Candidates applying for positions in Harvard’s Faculty of Arts and Sciences will now be required to provide a “service statement” detailing their initiatives to enhance academic communities such as departments, institutions, and professional societies, instead of a diversity, equity, and inclusion (DEI) statement.
This change in policy was quietly introduced in the spring and officially disclosed.
The Faculty of Arts and Sciences (FAS), which pertains to professors in the undergraduate program and certain graduate schools within the university, began mandating DEI statements in tenure-track job applications during the 2019-2020 period, according to the Boston Globe. Gay was serving as the dean of FAS during this time.
Recent controversies, including leftist anti-Israel protests on campus and the removal of former president Claudine Gay, have brought attention to the influence of identity politics at Harvard in recent months.
Harvard Law School professor Randall Kennedy penned an opinion piece in the Harvard Crimson in April stating, “By requiring academics to profess — and flaunt — faith in DEI, the proliferation of diversity statements poses a profound challenge to academic freedom.”
The headline of Kennedy’s article read as, “Mandatory DEI Statements Are Ideological Pledges of Allegiance. Time to Abandon Them.”
Although the Faculty of Arts and Sciences (FAS) has eliminated the requirement for DEI statements, other departments at Harvard, such as the Graduate School of Education, are still retaining this practice.
The school requests applicants to provide a teaching philosophy statement that outlines their perspective on teaching, including details about their “orientation toward diversity, equity, and inclusion practices.”
In May, MIT made headlines by becoming the first prestigious university to eliminate the need for diversity statements in its faculty recruitment process.
Sally Kornbluth, the president of MIT, made a statement to National Review: “We can build an inclusive environment in many ways, but compelled statements impinge on freedom of expression, and they don’t work.”
In March, the University of Florida took action to comply with a Florida Board of Governor’s regulation that restricts funding for diversity programs.
This resulted in the closure of the diversity department, termination of DEI staff, and cancellation of DEI contracts with external providers.

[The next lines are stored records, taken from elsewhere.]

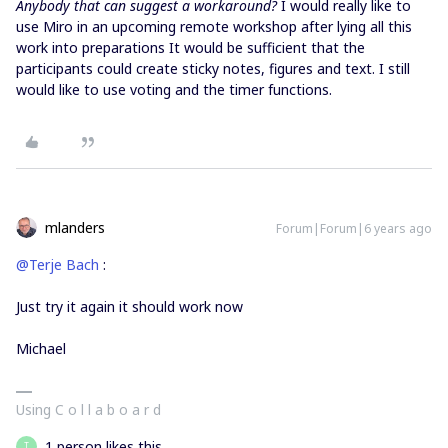
Anybody that can suggest a workaround?
I would really like to
use Miro in an upcoming remote workshop after lying all this
work into preparations It would be sufficient that the
participants could create sticky notes, figures and text. I still
would like to use voting and the timer functions.
mlanders
Forum|Forum|6 years ago
@Terje Bach
:
Just try it again it should work now
Michael
Using C o l l a b o a r d
1 person likes this
T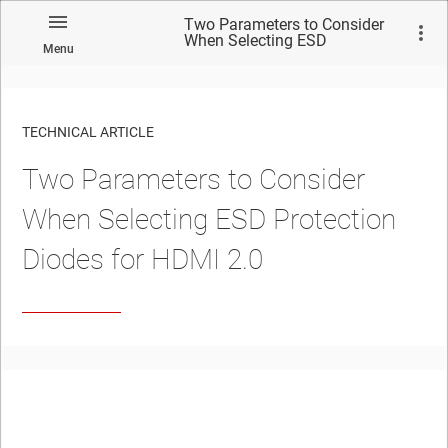
Two Parameters to Consider
When Selecting ESD
Menu
Protection Diodes for HDMI
2.0
TECHNICAL ARTICLE
Two Parameters to Consider
When Selecting ESD Protection
Diodes for HDMI 2.0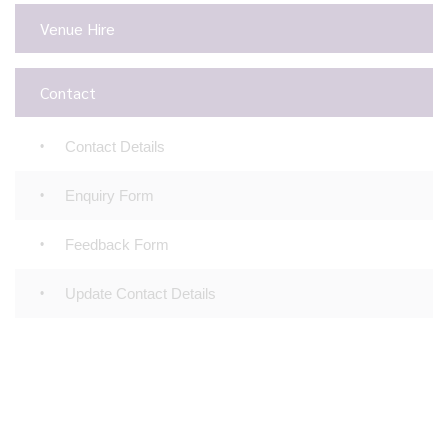
Venue Hire
Contact
Contact Details
Enquiry Form
Feedback Form
Update Contact Details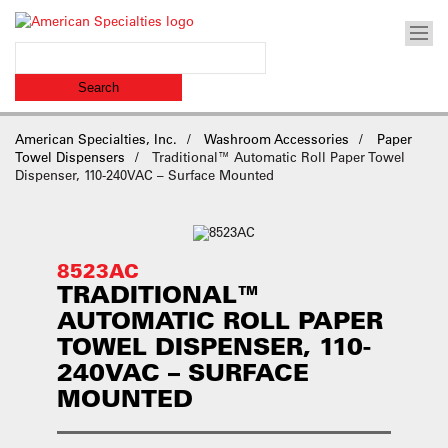
American Specialties, Inc.
Washroom Accessories
Paper
Towel Dispensers
Traditional™ Automatic Roll Paper Towel
Dispenser, 110-240VAC – Surface Mounted
8523AC
TRADITIONAL™
AUTOMATIC ROLL PAPER
TOWEL DISPENSER, 110-
240VAC – SURFACE
MOUNTED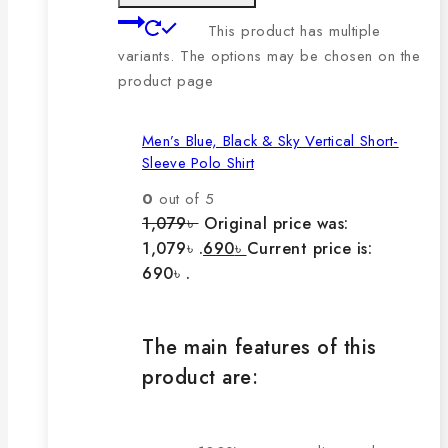
This product has multiple
variants. The options may be chosen on the
product page
Men’s Blue, Black & Sky Vertical Short-
Sleeve Polo Shirt
0
out of 5
1,079
৳
Original price was:
1,079৳ .
690
৳
Current price is:
690৳ .
The main features of this
product are: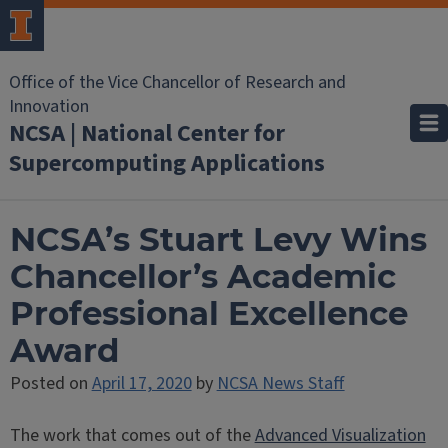
Office of the Vice Chancellor of Research and
Innovation
NCSA | National Center for
Supercomputing Applications
NCSA’s Stuart Levy Wins
Chancellor’s Academic
Professional Excellence
Award
Posted on
April 17, 2020
by
NCSA News Staff
The work that comes out of the
Advanced Visualization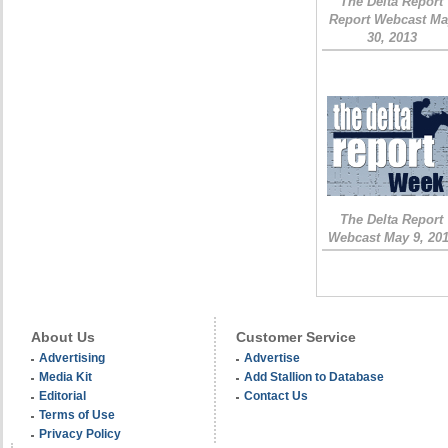
The Delta Report
Report Webcast Ma
30, 2013
The Delta Report
Webcast May 9, 20
About Us
Customer Service
Advertising
Advertise
Media Kit
Add Stallion to Database
Editorial
Contact Us
Terms of Use
Privacy Policy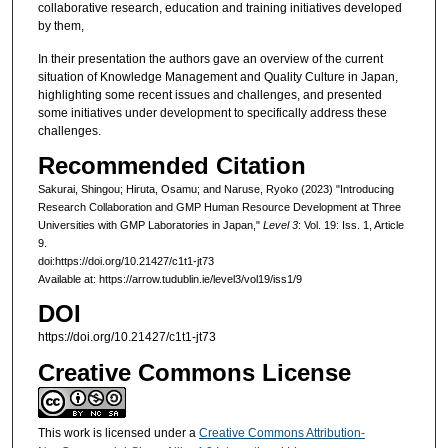
collaborative research, education and training initiatives developed
by them,
In their presentation the authors gave an overview of the current
situation of Knowledge Management and Quality Culture in Japan,
highlighting some recent issues and challenges, and presented
some initiatives under development to specifically address these
challenges.
Recommended Citation
Sakurai, Shingou; Hiruta, Osamu; and Naruse, Ryoko (2023) "Introducing
Research Collaboration and GMP Human Resource Development at Three
Universities with GMP Laboratories in Japan,"
Level 3
: Vol. 19: Iss. 1, Article
9.
doi:https://doi.org/10.21427/c1t1-jt73
Available at: https://arrow.tudublin.ie/level3/vol19/iss1/9
DOI
https://doi.org/10.21427/c1t1-jt73
Creative Commons License
This work is licensed under a
Creative Commons Attribution-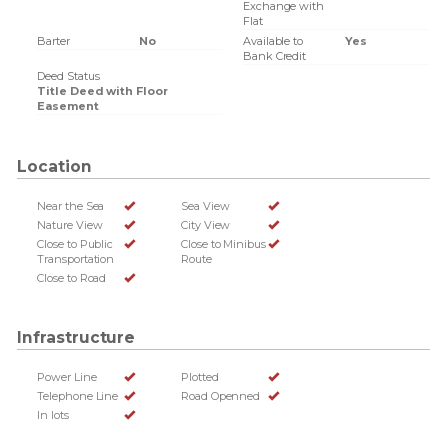
Exchange with
Flat
Barter
No
Available to
Yes
Bank Credit
Deed Status
Title Deed with Floor
Easement
Location
Near the Sea
Sea View
Nature View
City View
Close to Public
Close to Minibus
Transportation
Route
Close to Road
Infrastructure
Power Line
Plotted
Telephone Line
Road Openned
In lots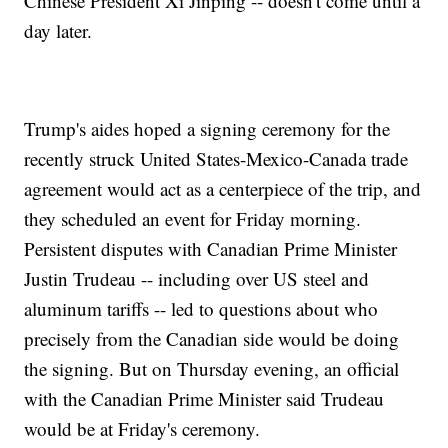
Chinese President Xi Jinping -- doesn't come until a
day later.
Trump's aides hoped a signing ceremony for the
recently struck United States-Mexico-Canada trade
agreement would act as a centerpiece of the trip, and
they scheduled an event for Friday morning.
Persistent disputes with Canadian Prime Minister
Justin Trudeau -- including over US steel and
aluminum tariffs -- led to questions about who
precisely from the Canadian side would be doing
the signing. But on Thursday evening, an official
with the Canadian Prime Minister said Trudeau
would be at Friday's ceremony.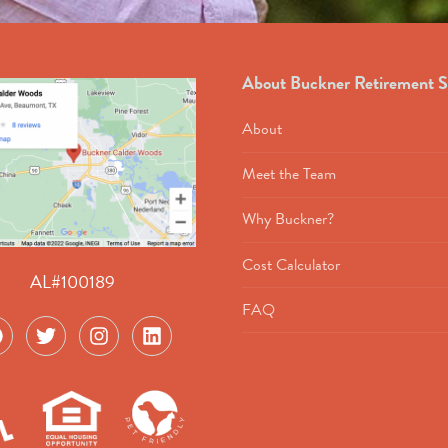
About Buckner Retirement S
About
Meet the Team
Why Buckner?
Cost Calculator
AL#100189
FAQ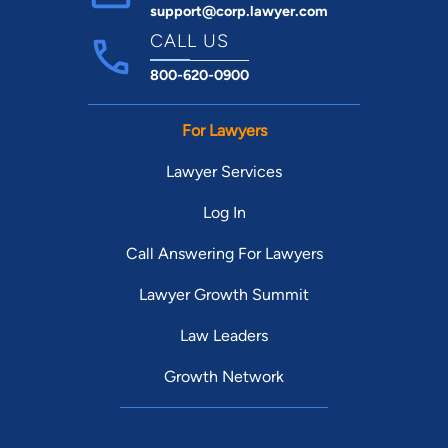
support@corp.lawyer.com
CALL US
800-620-0900
For Lawyers
Lawyer Services
Log In
Call Answering For Lawyers
Lawyer Growth Summit
Law Leaders
Growth Network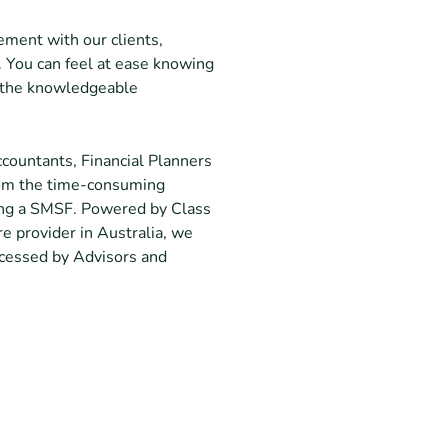
ment with our clients,
. You can feel at ease knowing
m the knowledgeable
countants, Financial Planners
rom the time-consuming
ning a SMSF. Powered by Class
e provider in Australia, we
accessed by Advisors and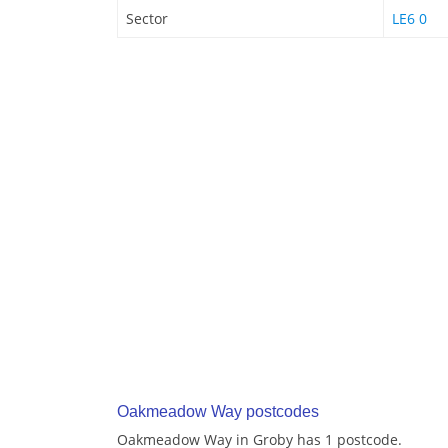
Sector
LE6 0
Oakmeadow Way postcodes
Oakmeadow Way in Groby has 1 postcode.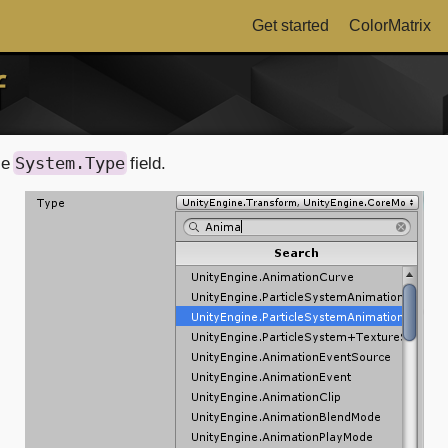
Get started
ColorMatrix
f
System.Type
le
field.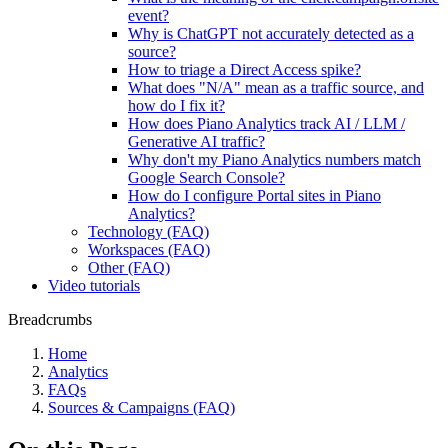
event?
Why is ChatGPT not accurately detected as a
source?
How to triage a Direct Access spike?
What does "N/A" mean as a traffic source, and
how do I fix it?
How does Piano Analytics track AI / LLM /
Generative AI traffic?
Why don't my Piano Analytics numbers match
Google Search Console?
How do I configure Portal sites in Piano
Analytics?
Technology (FAQ)
Workspaces (FAQ)
Other (FAQ)
Video tutorials
Breadcrumbs
Home
Analytics
FAQs
Sources & Campaigns (FAQ)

Consequently, the college shut down the Office of the Chief Diversity Officer, removed DEI roles, and cut administrative appointments related to diversity.
In May, the Board of Trustees at the University of North Carolina at Chapel Hill reduced funding for diversity, equity, and inclusion efforts in the upcoming budget year. The allocated funds were redirected towards public safety and law enforcement initiatives instead.
“…DEI statements will essentially constitute pledges of allegiance that enlist academics into the DEI movement by dint of soft-spoken but real coercion: If you want the job or the promotion, play ball — or else,” Kennedy wrote in his op-ed for the Crimson. “… It does not take much discernment to see, moreover, that the diversity statement regime leans heavily and tendentiously towards varieties of academic leftism and implicitly discourages candidates who harbor ideologically conservative dispositions.”
Harvard recently announced that it will no longer issue official public statements on political matters.
This decision came after a report from an “Institutional Voice Working Group” established by interim president Alan Garber.
Under the guidance of interim Harvard Provost John F. Manning, the group was tasked with examining the university’s involvement in political issues. This inquiry was likely sparked by the criticism Harvard faced for its ambiguous response following the invasion of Israel by Hamas on October 7.
According to Harvard Law School professor Noah Feldman, who serves as the co-chair of the working group, the report recommends that the university maintain political neutrality while promoting free and open discussions, dialogues, and the pursuit of truth.